*Provided passage:*
◇ ◇ ◇ ◇ ◇

The Power of Three

I met Amy the day after her family moved into our neighborhood. She was stepping out of my front door with a toddler on her hip, two more kids circling her ankles and a smile on her face. She had the "I-just-moved-to-the-beach look" and then the "auughh, yesssss!" relaxed forehead that we all did when we first laid eyes on our front porch views. There's just something about living in a teeny tiny house by the sea that makes all the other stresses in life disappear...well, for awhile.
John and I managed to hold on to our beach-hood enthusiasm for well over two years before life got in the way again. Every so often, we draw back the curtain of obligation and peek out at the sea, and breathe in the salt air, and remember why we pay so much mortgage and have so little closet space. But Amy, Amy had that same look the first day I met her. I was returning home from a run, and Amy had stopped in to introduce herself and take a tour of our years long remodel to get a look at what a Potential House could look like. She had just bought a Potential House a few blocks away. We had recently transformed our Potential House into a Home and Amy intended to do the same to hers very soon. Out with the disco balls, in with the magenta antler chandeliers (well, maybe that's just me).
Having just relocated from Georgia, her three young kids looked to be working off the energy they had saved up since last Easter. Picture Tasmanian Devils in Munchkin suits: Sweet, adorable, and faster than lightning.

◇ ◇ ◇ ◇ ◇

*Exercise data:*
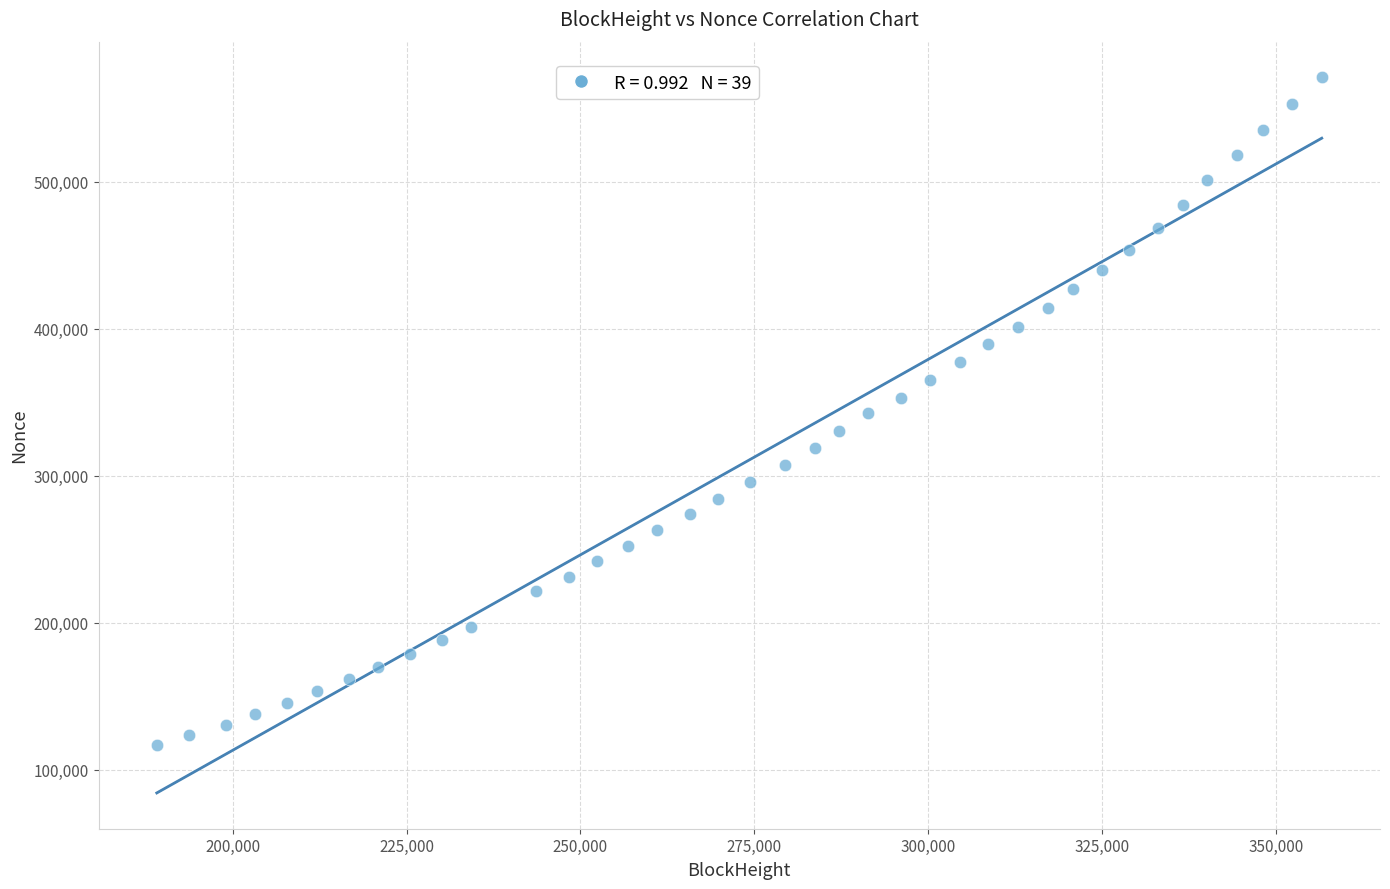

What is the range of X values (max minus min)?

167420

◇ ◇ ◇ ◇ ◇

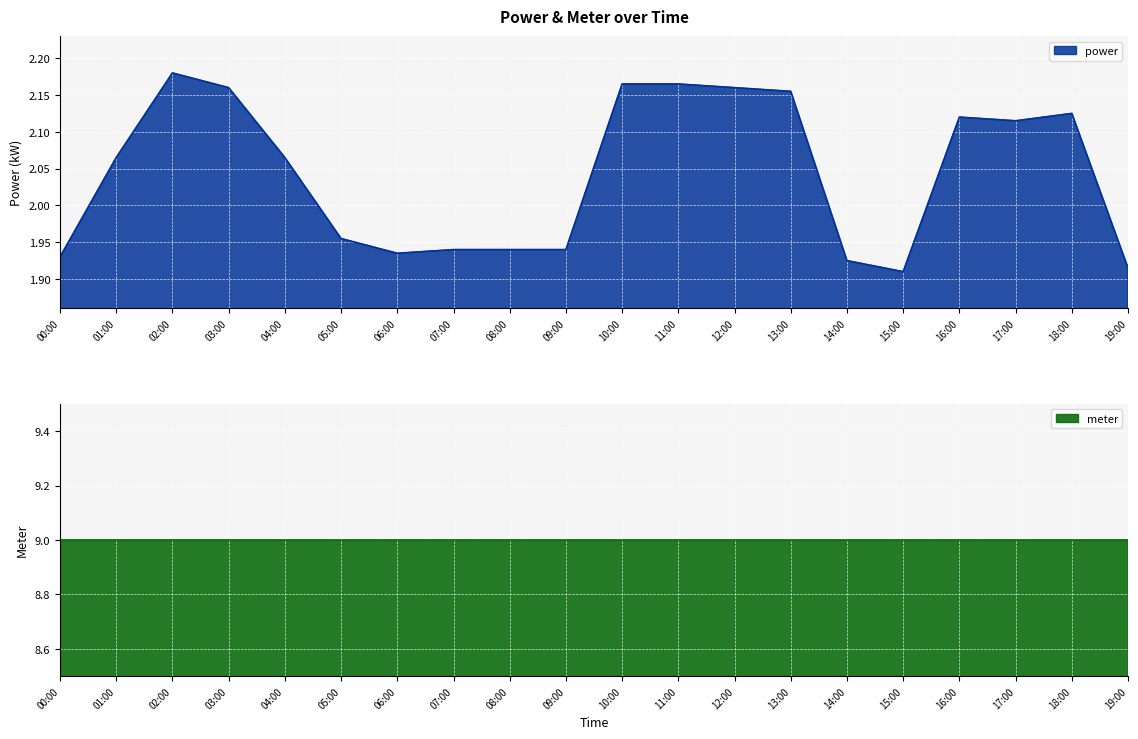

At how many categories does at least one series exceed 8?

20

◇ ◇ ◇ ◇ ◇

*What this task involves:*
Carry on the essay "The Power of Three" about meeting Amy, starting after its last sentence. The records were taken from a different source than the text.

*Task result:*
I've met up with Amy and her three speedy kids a few times since our first introductions. I soon learned that her husband returned to Georgia for a few months to finish his work commitments. Yeah, alone with Tasmanian Munchkins in a Potential House. Is there enough Valium and Vodka to cope with that?
Every time I see her she's chasing a toddler, mediating a squabble or chasing a toddler. I said they were fast. Amy is the at the height of mothering, her skills are honed, she's on her toes at all times, she's got game. She's the Ninja Warrior of motherhood. I'm exhausted just watching her.
Being in the holiday spirit, I've dreamed up a little list of helps for my new friend and neighbor. Amy, this one's for you (and the distant future of your sanity):
#1. Gymnastics class, twice.
#2. Babysitters
#3. Pedicures
#4. Coffee
#5. Whiskey
#6. Live In Nanny, cuz we'd all trade a husband for one at some point.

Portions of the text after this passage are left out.